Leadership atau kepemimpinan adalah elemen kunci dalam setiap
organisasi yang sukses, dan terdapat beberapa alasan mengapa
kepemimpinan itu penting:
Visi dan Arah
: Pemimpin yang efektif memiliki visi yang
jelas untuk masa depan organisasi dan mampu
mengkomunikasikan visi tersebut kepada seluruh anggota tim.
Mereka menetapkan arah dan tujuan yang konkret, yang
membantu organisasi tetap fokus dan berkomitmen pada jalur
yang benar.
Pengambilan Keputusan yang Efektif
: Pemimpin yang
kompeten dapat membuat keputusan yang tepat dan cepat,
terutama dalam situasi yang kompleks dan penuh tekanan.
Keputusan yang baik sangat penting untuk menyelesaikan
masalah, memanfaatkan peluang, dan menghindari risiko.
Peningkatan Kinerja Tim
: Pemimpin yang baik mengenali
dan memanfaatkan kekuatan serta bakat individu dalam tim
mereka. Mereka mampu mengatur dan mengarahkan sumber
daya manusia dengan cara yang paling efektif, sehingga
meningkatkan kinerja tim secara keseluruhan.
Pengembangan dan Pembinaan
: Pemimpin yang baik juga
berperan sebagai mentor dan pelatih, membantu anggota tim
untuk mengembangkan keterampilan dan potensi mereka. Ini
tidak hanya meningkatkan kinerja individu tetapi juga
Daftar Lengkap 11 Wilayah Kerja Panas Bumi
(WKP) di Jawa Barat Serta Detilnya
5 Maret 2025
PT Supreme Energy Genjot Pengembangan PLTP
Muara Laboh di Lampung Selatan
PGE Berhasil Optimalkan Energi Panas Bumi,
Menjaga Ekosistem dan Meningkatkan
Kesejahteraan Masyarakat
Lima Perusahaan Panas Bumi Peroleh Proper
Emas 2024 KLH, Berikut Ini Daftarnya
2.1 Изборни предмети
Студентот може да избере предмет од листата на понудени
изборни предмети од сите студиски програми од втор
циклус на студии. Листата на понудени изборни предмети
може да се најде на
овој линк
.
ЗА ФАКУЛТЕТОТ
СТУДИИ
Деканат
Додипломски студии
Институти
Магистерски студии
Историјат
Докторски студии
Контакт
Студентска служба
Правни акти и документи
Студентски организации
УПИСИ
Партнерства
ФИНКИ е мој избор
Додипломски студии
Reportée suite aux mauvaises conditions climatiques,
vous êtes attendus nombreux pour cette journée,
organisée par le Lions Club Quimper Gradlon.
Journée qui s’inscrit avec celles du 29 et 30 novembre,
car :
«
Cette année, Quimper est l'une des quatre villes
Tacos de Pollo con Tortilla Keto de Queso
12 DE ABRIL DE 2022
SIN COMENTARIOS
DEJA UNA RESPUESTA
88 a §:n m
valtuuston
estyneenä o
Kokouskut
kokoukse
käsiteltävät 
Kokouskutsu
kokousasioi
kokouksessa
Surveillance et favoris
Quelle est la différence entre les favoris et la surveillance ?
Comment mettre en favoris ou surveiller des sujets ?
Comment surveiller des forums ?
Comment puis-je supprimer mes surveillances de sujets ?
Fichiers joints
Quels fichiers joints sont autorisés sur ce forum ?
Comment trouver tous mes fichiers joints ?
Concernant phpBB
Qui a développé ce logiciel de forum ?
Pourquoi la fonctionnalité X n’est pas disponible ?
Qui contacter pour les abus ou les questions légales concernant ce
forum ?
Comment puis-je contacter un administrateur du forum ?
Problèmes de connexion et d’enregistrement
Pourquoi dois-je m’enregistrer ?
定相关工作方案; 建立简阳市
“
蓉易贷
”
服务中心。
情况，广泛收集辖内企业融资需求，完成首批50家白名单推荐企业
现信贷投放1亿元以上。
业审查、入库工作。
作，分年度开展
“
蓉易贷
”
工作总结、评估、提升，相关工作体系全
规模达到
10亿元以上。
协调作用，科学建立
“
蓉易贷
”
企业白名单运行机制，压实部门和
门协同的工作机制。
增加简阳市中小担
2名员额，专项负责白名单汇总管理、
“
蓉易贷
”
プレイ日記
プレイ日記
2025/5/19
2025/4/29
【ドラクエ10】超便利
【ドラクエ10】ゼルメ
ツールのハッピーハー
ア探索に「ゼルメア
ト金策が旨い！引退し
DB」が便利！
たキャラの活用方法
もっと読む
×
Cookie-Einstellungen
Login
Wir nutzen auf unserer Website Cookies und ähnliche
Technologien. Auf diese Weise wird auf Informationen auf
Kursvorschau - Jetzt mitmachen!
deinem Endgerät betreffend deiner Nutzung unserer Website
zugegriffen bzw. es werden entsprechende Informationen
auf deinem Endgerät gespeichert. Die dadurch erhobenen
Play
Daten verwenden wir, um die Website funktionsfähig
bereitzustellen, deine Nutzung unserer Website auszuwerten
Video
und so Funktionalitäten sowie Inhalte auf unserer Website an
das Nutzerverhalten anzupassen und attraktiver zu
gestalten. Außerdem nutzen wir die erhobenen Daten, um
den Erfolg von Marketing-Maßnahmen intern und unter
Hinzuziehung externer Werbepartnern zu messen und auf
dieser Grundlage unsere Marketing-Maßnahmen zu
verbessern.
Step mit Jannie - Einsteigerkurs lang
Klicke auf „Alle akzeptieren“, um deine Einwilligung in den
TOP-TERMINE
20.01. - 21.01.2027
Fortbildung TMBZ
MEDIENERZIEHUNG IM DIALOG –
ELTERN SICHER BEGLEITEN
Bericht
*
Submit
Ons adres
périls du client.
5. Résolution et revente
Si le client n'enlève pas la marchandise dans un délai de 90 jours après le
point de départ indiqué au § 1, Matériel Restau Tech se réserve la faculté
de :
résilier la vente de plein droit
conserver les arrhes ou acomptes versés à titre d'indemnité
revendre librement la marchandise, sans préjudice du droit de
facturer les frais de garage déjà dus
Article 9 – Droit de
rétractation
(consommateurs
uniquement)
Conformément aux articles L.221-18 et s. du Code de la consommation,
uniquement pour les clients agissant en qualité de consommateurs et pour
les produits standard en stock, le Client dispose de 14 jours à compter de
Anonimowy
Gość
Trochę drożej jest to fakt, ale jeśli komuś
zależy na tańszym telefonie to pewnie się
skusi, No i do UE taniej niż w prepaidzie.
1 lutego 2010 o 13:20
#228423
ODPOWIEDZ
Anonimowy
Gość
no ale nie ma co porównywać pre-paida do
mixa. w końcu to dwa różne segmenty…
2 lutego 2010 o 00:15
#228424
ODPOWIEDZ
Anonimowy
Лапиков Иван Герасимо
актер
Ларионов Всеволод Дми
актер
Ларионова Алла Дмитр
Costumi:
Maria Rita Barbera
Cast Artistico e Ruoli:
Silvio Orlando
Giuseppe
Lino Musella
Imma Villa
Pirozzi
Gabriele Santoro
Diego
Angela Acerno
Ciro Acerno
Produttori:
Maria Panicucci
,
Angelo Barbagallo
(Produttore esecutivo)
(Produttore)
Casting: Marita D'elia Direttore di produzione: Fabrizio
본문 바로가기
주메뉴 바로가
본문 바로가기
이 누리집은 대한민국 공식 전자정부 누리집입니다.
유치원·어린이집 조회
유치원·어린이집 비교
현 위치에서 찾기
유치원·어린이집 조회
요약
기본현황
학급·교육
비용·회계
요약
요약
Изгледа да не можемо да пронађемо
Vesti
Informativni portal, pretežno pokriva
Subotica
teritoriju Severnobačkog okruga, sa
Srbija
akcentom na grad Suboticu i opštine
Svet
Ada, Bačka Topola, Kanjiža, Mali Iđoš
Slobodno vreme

• _The problem_: Your answer should be one number: how many lines in the material above contain the string "понудени".

• _Expected output_: 2